#### [PROVIDED TEXT]
Originally posted by: munky
I know Conroe is the latest and greatest cpu, but it's not powered by magic dust, and AMD engineers aren't stupid.
But Conroe is powered by magic dust, and then some. The kind of performance lead it holds on K8 is absolutely ridiculous. It is also a tremendously better value because a $180 processor, when overclocked, absolutely blows the top AMD chips out the water. There is nothing AMD can do right now with the K8 architecture to overcome this. K8L will definitely close the gap but don't expect it to dominate Conroe and all of a sudden everyone hops back on the AMD bandwagon.

A lot of people have forgotten how AMD took the crown with K8. The performance was actually head to toe between Barton and Northwood for a long time. It was 2.4C vs XP 2500+. AMD then came out of nowhere and released the K8 which set new standards for efficiency and offered a healthy performance boost. It didn't blow NetBurst away like Conroe did to K8 in both performance and efficiency.

It took awhile for AMD to build a large performance lead over the Pentium 4. At launch the Athlon 64 didn't blow the Pentium 4 out of the water, with Core 2 Duo the difference is that Intel has a considerable lead right from the get go.

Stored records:
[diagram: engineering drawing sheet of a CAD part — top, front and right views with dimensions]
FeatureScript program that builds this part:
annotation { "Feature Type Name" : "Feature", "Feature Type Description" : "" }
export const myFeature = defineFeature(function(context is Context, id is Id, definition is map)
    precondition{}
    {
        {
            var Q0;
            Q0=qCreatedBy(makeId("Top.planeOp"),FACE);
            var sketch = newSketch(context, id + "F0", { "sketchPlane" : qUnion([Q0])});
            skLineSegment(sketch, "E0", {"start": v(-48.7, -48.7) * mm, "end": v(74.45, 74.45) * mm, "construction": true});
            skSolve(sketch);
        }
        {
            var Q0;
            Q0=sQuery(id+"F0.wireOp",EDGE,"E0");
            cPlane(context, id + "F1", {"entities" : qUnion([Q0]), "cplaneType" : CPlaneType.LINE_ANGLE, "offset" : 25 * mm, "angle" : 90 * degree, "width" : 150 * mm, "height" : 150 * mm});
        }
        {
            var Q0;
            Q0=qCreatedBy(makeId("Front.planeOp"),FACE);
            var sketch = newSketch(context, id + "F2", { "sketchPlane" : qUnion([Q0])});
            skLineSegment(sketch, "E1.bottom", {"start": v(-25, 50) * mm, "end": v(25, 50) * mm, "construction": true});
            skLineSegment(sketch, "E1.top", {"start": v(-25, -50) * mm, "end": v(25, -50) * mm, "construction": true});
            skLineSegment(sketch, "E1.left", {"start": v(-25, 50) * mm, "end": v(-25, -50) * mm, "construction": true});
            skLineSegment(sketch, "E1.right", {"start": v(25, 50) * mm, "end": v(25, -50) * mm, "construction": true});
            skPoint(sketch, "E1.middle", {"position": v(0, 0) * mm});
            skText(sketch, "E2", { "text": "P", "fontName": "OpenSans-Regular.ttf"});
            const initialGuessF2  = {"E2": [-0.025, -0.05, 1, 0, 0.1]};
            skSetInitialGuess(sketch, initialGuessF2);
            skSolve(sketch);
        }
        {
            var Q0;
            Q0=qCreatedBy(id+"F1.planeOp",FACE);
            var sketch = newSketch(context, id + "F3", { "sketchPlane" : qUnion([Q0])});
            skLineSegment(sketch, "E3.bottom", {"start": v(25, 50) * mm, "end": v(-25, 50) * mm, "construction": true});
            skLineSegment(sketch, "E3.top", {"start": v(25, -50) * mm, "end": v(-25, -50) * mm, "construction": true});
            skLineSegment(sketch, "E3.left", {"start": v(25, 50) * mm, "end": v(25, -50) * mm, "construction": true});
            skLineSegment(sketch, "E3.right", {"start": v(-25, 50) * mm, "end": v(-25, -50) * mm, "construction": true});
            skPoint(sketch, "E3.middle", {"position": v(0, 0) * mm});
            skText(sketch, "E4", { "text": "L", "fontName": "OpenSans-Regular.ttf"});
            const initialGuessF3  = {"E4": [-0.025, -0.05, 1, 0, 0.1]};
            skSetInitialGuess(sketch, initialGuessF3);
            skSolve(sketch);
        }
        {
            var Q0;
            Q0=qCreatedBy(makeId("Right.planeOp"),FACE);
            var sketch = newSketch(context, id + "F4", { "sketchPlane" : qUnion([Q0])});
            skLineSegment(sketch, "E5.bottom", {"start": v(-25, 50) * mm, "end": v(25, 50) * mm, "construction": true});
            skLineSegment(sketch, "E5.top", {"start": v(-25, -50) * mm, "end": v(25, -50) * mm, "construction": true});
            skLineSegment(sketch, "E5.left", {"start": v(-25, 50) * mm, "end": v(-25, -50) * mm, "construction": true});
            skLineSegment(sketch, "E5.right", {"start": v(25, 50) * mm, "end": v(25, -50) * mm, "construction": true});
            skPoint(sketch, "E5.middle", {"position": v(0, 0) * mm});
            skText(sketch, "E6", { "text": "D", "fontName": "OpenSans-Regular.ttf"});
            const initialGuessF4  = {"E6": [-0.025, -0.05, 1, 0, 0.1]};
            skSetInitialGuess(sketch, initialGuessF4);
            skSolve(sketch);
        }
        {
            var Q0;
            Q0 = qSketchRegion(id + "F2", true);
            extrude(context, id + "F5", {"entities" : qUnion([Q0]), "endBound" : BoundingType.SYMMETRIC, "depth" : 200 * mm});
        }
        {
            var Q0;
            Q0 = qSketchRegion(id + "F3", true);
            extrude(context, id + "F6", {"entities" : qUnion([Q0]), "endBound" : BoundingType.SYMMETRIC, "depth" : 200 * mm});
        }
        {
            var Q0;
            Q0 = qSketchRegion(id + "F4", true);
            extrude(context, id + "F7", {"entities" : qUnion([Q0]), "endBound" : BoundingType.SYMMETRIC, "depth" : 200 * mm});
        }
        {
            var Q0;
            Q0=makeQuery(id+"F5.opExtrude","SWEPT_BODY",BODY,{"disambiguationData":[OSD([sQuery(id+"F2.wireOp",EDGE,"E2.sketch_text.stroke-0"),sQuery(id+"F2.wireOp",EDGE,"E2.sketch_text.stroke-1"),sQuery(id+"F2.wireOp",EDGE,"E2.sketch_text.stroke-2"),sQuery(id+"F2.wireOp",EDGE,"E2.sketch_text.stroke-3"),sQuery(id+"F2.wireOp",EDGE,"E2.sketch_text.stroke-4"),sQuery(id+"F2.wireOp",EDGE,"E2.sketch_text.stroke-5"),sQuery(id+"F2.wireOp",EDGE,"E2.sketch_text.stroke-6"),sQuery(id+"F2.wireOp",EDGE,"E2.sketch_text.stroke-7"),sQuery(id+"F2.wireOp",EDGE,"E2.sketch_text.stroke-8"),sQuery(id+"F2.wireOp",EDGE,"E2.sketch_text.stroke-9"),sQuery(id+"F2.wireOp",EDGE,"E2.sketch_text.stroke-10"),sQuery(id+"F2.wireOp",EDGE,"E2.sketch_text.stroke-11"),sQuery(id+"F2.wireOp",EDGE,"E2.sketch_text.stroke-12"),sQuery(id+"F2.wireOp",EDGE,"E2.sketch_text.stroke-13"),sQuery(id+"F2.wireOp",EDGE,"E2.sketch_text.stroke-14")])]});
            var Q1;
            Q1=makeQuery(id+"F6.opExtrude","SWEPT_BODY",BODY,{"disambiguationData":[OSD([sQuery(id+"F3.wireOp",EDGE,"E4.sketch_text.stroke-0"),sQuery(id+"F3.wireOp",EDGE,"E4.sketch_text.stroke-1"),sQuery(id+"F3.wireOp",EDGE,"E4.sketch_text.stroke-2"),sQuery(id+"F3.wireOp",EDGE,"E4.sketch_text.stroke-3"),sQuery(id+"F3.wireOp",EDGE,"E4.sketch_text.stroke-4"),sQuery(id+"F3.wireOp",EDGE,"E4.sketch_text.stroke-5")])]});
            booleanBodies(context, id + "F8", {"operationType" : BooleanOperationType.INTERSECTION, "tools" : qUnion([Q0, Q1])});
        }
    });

#### [PARTS OF THE EXERCISE]
A) Switch every "construction" to "reference" in the CAD listing, from its start through the line containing "skSetInitialGuess(sketch, initialGuessF2);", and reproduce only that stretch with nothing else changed.
B) Carry on the forum post about Conroe and AMD's K8 from its last sentence.
The forum post and the CAD listing have no connection to each other.

#### [ANSWERS BELOW]
A)
[diagram: engineering drawing sheet of a CAD part — top, front and right views with dimensions]
FeatureScript program that builds this part:
annotation { "Feature Type Name" : "Feature", "Feature Type Description" : "" }
export const myFeature = defineFeature(function(context is Context, id is Id, definition is map)
    precondition{}
    {
        {
            var Q0;
            Q0=qCreatedBy(makeId("Top.planeOp"),FACE);
            var sketch = newSketch(context, id + "F0", { "sketchPlane" : qUnion([Q0])});
            skLineSegment(sketch, "E0", {"start": v(-48.7, -48.7) * mm, "end": v(74.45, 74.45) * mm, "reference": true});
            skSolve(sketch);
        }
        {
            var Q0;
            Q0=sQuery(id+"F0.wireOp",EDGE,"E0");
            cPlane(context, id + "F1", {"entities" : qUnion([Q0]), "cplaneType" : CPlaneType.LINE_ANGLE, "offset" : 25 * mm, "angle" : 90 * degree, "width" : 150 * mm, "height" : 150 * mm});
        }
        {
            var Q0;
            Q0=qCreatedBy(makeId("Front.planeOp"),FACE);
            var sketch = newSketch(context, id + "F2", { "sketchPlane" : qUnion([Q0])});
            skLineSegment(sketch, "E1.bottom", {"start": v(-25, 50) * mm, "end": v(25, 50) * mm, "reference": true});
            skLineSegment(sketch, "E1.top", {"start": v(-25, -50) * mm, "end": v(25, -50) * mm, "reference": true});
            skLineSegment(sketch, "E1.left", {"start": v(-25, 50) * mm, "end": v(-25, -50) * mm, "reference": true});
            skLineSegment(sketch, "E1.right", {"start": v(25, 50) * mm, "end": v(25, -50) * mm, "reference": true});
            skPoint(sketch, "E1.middle", {"position": v(0, 0) * mm});
            skText(sketch, "E2", { "text": "P", "fontName": "OpenSans-Regular.ttf"});
            const initialGuessF2  = {"E2": [-0.025, -0.05, 1, 0, 0.1]};
            skSetInitialGuess(sketch, initialGuessF2);

B)
Well the actuality was that the Athlon XP and the Northwood Pentium 4's were trading blows during the 400FSB/533FSB stages, with each architecture having it strengths, AMD was priced much cheaper during this time though, since AMD wasn't well known and had a lack of confidence.

When we reached the 800FSB Northwood they took the lead, a Pentium 4 2.4C equaled a Athlon XP 2800+ in performance, with the 2.8C equaling the XP 3200+, the 3.0C and 3.2C were basically untouchable, and then AMD released the Athlon 64's in September and that equalized things again, each architecture had it strengths, and slowly from that point forward Intel had issues so they slowly fell behind, Intel was only able to extract 400MHZ more from Prescott, while AMD was able to extract 600MHZ from Athlon 64. So it slowly turned more and more to AMD's favor. Once we shifted to the X2, where AMD dropped only 200MHZ and Intel had to drop 600MHZ, Intel fell alot more behind and that was the time when AMD started dominating on performance, but unlike Core 2 it wasn't a consistent domination more like really strong on some suits, mildly better in others.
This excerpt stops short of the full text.